Governor Arnold Schwarzenegger met publicly with a gay and lesbian group for the first time since taking office nearly three years ago, and although they were gay Republicans he spoke to, the real elephant in the room was Gay Marriage. It’s widely assumed that Schwarzenegger’s veto of marriage equality legislation in 2005 was a slap to the gay community—but what if Arnold in vetoing the bill had a better grasp on how to achieve equal rights than Log Cabin, Equality California or any other groups?
Speaking to the Log Cabin Republicans, Governor Schwarzenegger said, “Today we need a higher level of understanding, not lower. We need a sense of tolerance that is stronger, not weaker. I pledge to you that I will continue to promote these values as your governor, as your fellow Republican, and as your friend.”
And after reminding the crowd that despite their shared values they may disagree—twice—Schwarzenegger pulled a line out of his campaign commercials, stating that we need to move the State forwards, not backwards.

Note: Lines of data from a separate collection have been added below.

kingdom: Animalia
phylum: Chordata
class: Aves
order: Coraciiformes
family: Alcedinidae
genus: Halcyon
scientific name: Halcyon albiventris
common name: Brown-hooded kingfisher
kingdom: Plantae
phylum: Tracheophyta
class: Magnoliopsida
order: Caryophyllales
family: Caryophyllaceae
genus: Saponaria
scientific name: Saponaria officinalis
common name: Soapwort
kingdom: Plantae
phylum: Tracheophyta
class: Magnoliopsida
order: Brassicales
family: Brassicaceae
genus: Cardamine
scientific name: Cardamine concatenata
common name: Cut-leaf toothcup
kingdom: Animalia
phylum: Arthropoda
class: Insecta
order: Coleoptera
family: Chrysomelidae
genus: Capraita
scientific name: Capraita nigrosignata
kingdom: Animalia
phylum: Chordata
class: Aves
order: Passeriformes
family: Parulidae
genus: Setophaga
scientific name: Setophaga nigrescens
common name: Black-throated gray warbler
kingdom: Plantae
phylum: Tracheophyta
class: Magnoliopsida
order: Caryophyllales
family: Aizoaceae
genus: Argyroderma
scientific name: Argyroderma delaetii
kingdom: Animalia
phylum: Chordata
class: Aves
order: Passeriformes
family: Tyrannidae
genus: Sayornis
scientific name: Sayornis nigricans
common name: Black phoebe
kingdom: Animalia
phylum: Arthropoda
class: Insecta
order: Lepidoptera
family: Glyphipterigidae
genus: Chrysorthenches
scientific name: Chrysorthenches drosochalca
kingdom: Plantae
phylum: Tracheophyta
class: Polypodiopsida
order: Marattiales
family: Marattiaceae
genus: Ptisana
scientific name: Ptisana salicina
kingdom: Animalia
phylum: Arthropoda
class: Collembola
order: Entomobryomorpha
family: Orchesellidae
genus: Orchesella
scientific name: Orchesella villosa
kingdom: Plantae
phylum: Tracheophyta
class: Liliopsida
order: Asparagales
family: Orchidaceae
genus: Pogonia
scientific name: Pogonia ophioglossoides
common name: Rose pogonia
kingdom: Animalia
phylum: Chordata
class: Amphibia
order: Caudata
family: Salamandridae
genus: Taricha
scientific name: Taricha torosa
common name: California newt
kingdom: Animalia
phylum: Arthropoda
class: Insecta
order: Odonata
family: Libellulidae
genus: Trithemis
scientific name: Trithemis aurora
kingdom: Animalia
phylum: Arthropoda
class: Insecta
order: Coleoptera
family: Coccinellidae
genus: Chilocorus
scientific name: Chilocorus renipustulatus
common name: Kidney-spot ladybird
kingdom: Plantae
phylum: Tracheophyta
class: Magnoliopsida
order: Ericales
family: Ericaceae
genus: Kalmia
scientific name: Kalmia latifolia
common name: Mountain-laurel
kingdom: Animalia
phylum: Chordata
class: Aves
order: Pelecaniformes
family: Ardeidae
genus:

What if, in the context of promoting Marriage Equality, vetoing the bill last September was actually the Governor’s attempt to move the issue forward?
Before you tell me that’s crazy talk, consider this. Just six years ago, California voters chose overwhelmingly (70% in favor) to recognize out-of-State marriages only if they were between a man and a woman.
Whether Arnold had signed the marriage bill last year, or (god forbid) a Governor Phil Angelides signs similar legislation next year, one thing will be certain—the measure will be sent to the voters in a referendum.
While the gay political establishment has done a good job electing 41 Democrats to the State Assembly who support the cause, little has been done to change the hearts and minds of most Californians…let alone Republicans. You could put your money on such a law being overturned at the ballot box—just like voters rejected Universal Healthcare in 2004.
Just fighting the battle at the polls—let alone suffering a defeat—would be ten big steps backwards for civil rights in California.
On the other hand, Governor Schwarzenegger, in vetoing the marriage bill last fall, said that the issue should be decided by the courts or the voters.
Within the year, the State Supreme Court will assuredly get a case challenging the discrimination in the State’s Family Code based on the equal protection provisions in the California Constitution. To overturn such a decision, voters would have to strike the equal protection clause from the State Constitution—which I believe would be a much tougher sell.
Who knows what’s really going on inside Governor Schwarzenegger’s head when it comes to equal rights for all Californians, but listening to him speak, you get the sense that it’s something he struggles with. Sensing that, it’s possible to reach the conclusion that, indeed, Arnold knows best.